## Extract provided
Instead of focusing on every states and every edges, now we can consider that every successful path through the PDA is made up by several path segments, which are those rows in the summary table, if we want to accept aaaabb, we must follow the rows(R for \text{Row}):

R_1\Rightarrow R_2\Rightarrow R_3\Rightarrow R_3\Rightarrow R_3\Rightarrow R_4\Rightarrow R_5\Rightarrow R_6\Rightarrow R_5\Rightarrow R_7

It is no doubt that the summary table represents a PDA with the same recognizing capability as the one we've mentioned above in a pictorial way, they are indeed the same machine despite seemingly prodigious differences, which means they accept the same set of languages.

## Job 1
Which lines in the rows contain the string "răng"? List each of them, treating uppercase and lowercase as different.
The PDA excerpt and the rows that come after it are unrelated material.

## Supplied records

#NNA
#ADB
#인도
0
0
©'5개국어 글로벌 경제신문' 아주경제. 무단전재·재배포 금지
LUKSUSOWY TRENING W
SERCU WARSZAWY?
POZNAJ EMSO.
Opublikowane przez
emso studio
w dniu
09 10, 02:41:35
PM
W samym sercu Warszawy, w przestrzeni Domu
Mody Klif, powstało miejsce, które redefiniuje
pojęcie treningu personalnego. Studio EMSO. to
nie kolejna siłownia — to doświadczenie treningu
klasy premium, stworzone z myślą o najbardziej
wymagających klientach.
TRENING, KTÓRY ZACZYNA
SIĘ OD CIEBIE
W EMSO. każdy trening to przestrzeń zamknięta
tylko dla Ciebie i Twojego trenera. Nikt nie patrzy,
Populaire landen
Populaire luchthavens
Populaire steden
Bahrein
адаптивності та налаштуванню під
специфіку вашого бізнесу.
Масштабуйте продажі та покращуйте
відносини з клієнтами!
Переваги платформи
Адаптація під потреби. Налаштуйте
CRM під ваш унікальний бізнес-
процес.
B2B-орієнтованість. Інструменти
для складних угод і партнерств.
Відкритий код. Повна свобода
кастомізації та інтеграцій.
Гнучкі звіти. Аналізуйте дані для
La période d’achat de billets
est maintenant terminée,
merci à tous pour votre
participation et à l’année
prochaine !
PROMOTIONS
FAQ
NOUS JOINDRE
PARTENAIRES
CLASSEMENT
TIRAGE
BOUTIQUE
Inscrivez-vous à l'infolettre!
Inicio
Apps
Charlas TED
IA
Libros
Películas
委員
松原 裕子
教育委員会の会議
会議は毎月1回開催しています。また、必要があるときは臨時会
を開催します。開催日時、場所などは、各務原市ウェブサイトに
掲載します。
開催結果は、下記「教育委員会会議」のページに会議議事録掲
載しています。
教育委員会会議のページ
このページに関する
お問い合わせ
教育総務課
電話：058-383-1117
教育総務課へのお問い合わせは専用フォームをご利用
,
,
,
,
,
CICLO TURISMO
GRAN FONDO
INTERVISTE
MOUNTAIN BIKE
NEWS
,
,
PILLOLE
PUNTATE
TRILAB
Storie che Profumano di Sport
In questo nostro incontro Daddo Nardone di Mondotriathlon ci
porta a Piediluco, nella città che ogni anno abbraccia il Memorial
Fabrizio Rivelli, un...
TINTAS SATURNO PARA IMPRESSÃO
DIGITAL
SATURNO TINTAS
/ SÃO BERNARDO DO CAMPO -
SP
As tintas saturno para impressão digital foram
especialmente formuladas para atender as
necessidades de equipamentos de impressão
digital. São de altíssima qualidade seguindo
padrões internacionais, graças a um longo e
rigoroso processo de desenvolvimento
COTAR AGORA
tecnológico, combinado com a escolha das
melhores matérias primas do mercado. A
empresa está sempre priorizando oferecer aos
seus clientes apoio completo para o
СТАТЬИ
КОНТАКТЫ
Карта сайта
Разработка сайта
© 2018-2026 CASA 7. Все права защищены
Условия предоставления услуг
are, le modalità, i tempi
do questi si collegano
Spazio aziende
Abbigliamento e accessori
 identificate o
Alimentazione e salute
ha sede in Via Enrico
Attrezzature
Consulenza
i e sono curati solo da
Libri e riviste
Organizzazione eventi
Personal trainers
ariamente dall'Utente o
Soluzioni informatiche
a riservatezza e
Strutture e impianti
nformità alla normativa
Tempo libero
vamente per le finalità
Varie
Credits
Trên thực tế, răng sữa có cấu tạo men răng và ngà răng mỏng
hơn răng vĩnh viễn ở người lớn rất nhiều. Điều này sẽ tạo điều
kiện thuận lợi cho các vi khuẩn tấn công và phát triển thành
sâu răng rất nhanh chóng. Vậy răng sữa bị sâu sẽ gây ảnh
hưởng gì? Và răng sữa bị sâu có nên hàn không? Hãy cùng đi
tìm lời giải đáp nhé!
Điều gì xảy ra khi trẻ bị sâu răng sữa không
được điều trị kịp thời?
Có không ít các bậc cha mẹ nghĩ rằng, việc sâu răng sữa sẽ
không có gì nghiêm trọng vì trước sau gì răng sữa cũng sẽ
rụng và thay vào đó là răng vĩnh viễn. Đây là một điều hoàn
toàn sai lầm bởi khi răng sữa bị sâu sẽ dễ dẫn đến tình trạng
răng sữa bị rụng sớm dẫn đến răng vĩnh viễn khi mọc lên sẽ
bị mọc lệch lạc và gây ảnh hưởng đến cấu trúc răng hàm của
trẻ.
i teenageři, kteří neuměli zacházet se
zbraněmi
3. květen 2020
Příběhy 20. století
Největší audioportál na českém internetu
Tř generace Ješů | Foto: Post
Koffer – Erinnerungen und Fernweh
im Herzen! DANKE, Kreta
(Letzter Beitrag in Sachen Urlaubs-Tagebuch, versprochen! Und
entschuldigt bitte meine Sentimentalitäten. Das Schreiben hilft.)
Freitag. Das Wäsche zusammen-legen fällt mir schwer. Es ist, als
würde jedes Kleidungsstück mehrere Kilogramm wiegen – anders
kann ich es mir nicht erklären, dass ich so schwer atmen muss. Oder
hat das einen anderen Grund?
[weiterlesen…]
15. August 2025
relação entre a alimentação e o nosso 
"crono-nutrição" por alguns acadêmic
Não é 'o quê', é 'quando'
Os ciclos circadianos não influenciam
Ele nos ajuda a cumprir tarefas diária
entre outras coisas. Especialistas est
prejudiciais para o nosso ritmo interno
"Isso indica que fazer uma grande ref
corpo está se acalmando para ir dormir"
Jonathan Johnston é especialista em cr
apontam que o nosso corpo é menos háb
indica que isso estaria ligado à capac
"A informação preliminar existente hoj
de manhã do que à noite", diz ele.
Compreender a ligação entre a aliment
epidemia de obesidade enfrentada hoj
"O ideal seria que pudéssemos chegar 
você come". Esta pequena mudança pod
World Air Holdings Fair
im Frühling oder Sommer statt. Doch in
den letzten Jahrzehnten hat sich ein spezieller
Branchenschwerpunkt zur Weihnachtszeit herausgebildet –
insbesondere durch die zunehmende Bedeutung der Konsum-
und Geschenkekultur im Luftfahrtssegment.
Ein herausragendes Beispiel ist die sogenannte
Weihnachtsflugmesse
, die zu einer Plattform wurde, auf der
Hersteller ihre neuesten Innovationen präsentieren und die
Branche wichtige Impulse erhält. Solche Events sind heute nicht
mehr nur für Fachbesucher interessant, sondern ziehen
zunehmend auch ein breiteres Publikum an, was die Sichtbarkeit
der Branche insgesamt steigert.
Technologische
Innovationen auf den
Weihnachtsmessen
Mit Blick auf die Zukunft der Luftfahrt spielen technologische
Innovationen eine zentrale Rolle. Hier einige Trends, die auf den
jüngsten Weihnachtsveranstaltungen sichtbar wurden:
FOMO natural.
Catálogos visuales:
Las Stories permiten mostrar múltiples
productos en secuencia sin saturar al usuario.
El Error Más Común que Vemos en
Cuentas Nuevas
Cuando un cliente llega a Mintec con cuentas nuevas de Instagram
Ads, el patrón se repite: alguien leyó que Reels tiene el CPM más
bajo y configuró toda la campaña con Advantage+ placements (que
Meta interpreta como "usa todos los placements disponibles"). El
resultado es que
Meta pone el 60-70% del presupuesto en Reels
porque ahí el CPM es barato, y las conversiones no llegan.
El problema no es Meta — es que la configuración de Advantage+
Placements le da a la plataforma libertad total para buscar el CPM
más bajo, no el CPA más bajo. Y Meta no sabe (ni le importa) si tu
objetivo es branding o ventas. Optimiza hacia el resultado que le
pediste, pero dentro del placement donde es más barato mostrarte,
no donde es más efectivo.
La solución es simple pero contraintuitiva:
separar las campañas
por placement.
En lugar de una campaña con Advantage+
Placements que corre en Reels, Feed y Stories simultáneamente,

## Job 2
Reproduce the part of the PDA excerpt that opens with the words "R_1\Rightarrow R_2\Rightarrow R_3\Rightarrow" and closes with "set of languages.".

## Written reply 1
Trên thực tế, răng sữa có cấu tạo men răng và ngà răng mỏng
hơn răng vĩnh viễn ở người lớn rất nhiều. Điều này sẽ tạo điều
sâu răng rất nhanh chóng. Vậy răng sữa bị sâu sẽ gây ảnh
hưởng gì? Và răng sữa bị sâu có nên hàn không? Hãy cùng đi
Điều gì xảy ra khi trẻ bị sâu răng sữa không
Có không ít các bậc cha mẹ nghĩ rằng, việc sâu răng sữa sẽ
không có gì nghiêm trọng vì trước sau gì răng sữa cũng sẽ
rụng và thay vào đó là răng vĩnh viễn. Đây là một điều hoàn
toàn sai lầm bởi khi răng sữa bị sâu sẽ dễ dẫn đến tình trạng
răng sữa bị rụng sớm dẫn đến răng vĩnh viễn khi mọc lên sẽ
bị mọc lệch lạc và gây ảnh hưởng đến cấu trúc răng hàm của

## Written reply 2
R_1\Rightarrow R_2\Rightarrow R_3\Rightarrow R_3\Rightarrow R_3\Rightarrow R_4\Rightarrow R_5\Rightarrow R_6\Rightarrow R_5\Rightarrow R_7

It is no doubt that the summary table represents a PDA with the same recognizing capability as the one we've mentioned above in a pictorial way, they are indeed the same machine despite seemingly prodigious differences, which means they accept the same set of languages.